REQUIRED WORK =
A. In the sesshin talk transcript, which truth of the Buddha is said to be that this pain can cease?
B. Reproduce the sesshin talk transcript word for word from "AI Suggested Title: Healing" up to and including "wound in love.".

AI Suggested Title: Healing Through Interdependent Awareness
Side A:
Speaker: Tenshin Reb Anderson
Possible Title: Sesshin
Additional text: #4 M
Side B:
Speaker: Tenshin Reb Anderson
Possible Title: Sesshin
Additional text: #4 M
@AI-Vision_v003
As it's turned out, I repeatedly want to discuss the meditation practice of the enlightening being of infinite compassion. Using her name, Anjizai, as a summary of the meditation on compassion to contemplate how the self exists which means to contemplate the relationship between self and other which means to become aware of our belief, if there is any, that self and other are separate, which means to become aware of the pain of believing in our separation, which means to become aware of the wound in love.
[01:21]
But the proposal I'm making is that by awareness of the wound In our love, this wound is healed. By admitting and studying this pain, the pain can cease. And this was the third truth of the Buddha, that this pain can cease. That this world is workable. Things can be worked out in this world of misery by understanding what it is. Someone gave me an article in the New York Times written by the president of Czechoslovakia. Havel? Is he still the president? Anyway, one of the things he proposes is that In our current situation, we have a world civilization which is in transition.

AVAILABLE DATA =

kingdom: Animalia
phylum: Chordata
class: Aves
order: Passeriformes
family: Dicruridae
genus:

RESPONSE LIST =
A. The third truth

B.
AI Suggested Title: Healing Through Interdependent Awareness
Side A:
Speaker: Tenshin Reb Anderson
Possible Title: Sesshin
Additional text: #4 M
Side B:
Speaker: Tenshin Reb Anderson
Possible Title: Sesshin
Additional text: #4 M
@AI-Vision_v003
As it's turned out, I repeatedly want to discuss the meditation practice of the enlightening being of infinite compassion. Using her name, Anjizai, as a summary of the meditation on compassion to contemplate how the self exists which means to contemplate the relationship between self and other which means to become aware of our belief, if there is any, that self and other are separate, which means to become aware of the pain of believing in our separation, which means to become aware of the wound in love.